Step 3. The decision-maker must give priority to the moral issue above all other
considerations (for example, self-interest).
Step 4. The decision-maker must have enough moral strength to implement the
decision that he selects in Steps 2 and 3.
Some research has indicated that accountants, on the whole, are poor at taking
ethical decisions. In many cases, they treat a problem as a technical accounting issue
and fail to see any ethical implications at all.

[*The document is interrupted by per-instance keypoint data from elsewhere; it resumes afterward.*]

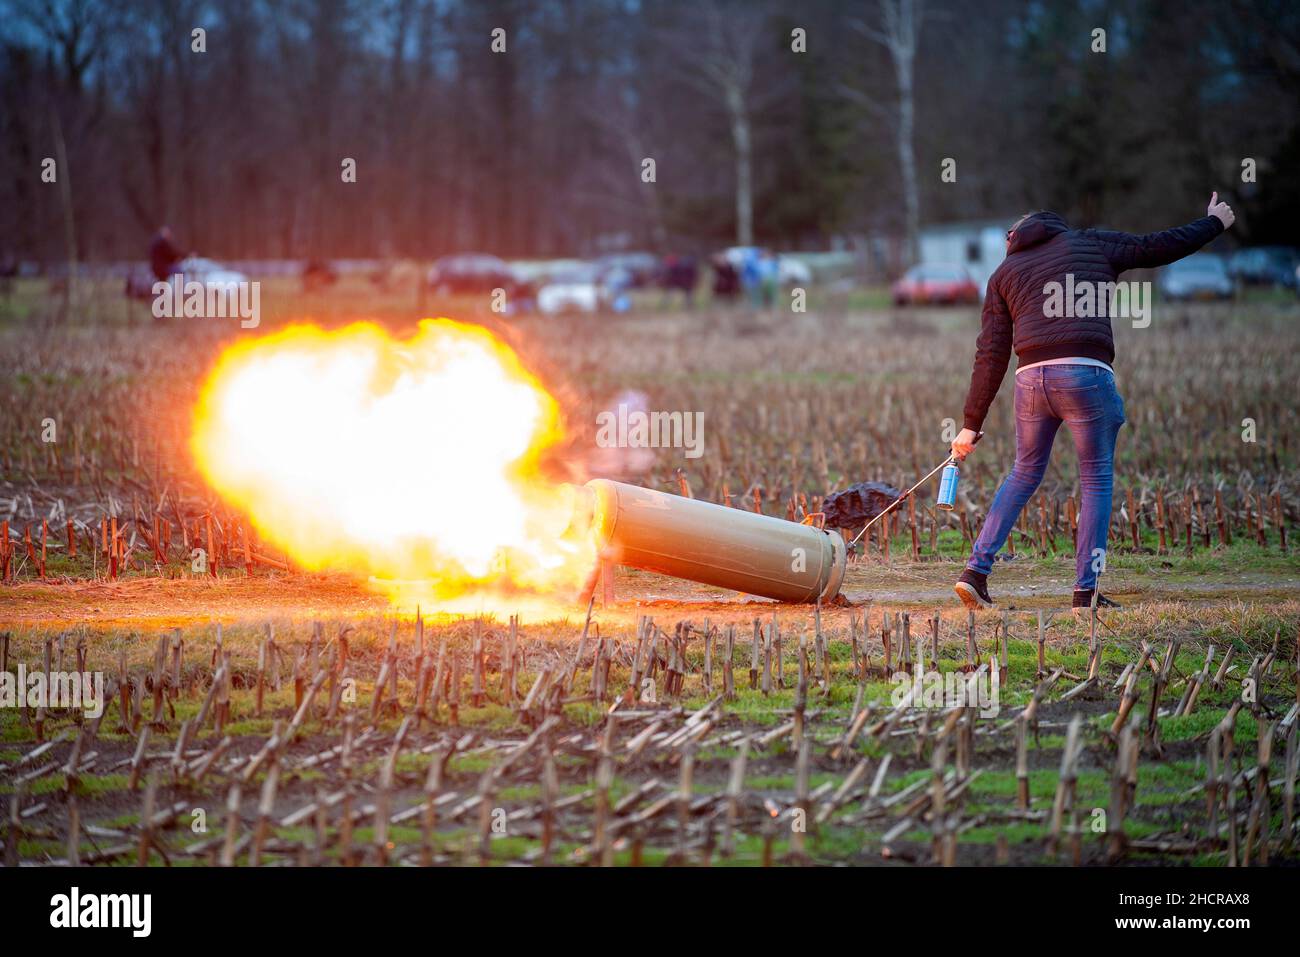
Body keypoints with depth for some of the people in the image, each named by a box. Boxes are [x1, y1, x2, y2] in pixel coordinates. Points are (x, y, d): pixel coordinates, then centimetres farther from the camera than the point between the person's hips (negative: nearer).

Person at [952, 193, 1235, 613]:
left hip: (1032, 376, 3)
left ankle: (976, 571, 12)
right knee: (1097, 479, 10)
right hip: (1086, 374, -3)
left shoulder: (1005, 273, 21)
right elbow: (1159, 247, 19)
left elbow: (990, 357, 15)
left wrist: (971, 424, 15)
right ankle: (1085, 590, 6)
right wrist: (1213, 223, 37)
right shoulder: (1090, 244, 16)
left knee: (1025, 472, 21)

Many accountants see their role in technical terms, without concern for values or
moral issues. They are rule-followers, more concerned with identifying what the
technical rules are and following them, rather than applying their own personal
values to resolve moral dilemmas.
Critical theory and accounting: a summary
It has been argued that traditional accounting supports ethical reporting and
decision-making, and promotes economic and social well-being through its
provision of information to users.
The views of critical accountants can be summarised as follows:
‘If all agents [groups] were equal and if markets were information-efficient and if
this led to allocative efficiency and if this led, in turn, to economic growth and if
this ensured maximum social welfare and if maximum social welfare were the aim
of society, then accounting is morally, economically and socially justifiable and may
lay claim to an intellectual framework. Of course, this is not the case’ (Gray, Owen
and Adams: ‘Accounting and Accountability: Changes and Challenges in corporate
Social and Environmental Reporting’).
1.7 Accountants and acting against the public interest
As stated earlier, accountants may be rule-followers. Technical rules are provided
by financial reporting standards and other reporting regulations.
A function of the professional accountancy bodies is to provide rules of conduct and
ethical behaviour, with the expectation that all members should follow the rules.
Accountants might not be moral by nature, but they can be taught to think and act
ethically.
Occasional problems will inevitably arise when some accountants choose a different
set of rules, or deliberately break the rules. The consequences depend on the nature
of the rule-breaking. In an extreme case such as Enron, breaking the rules by
accountants contributed significantly to the collapse of the company. Even in the
Enron case, the accountants who were prosecuted and imprisoned did not
necessarily understand what they had done wrong. They were simply doing the
same as other people, and adopting the culture of the company.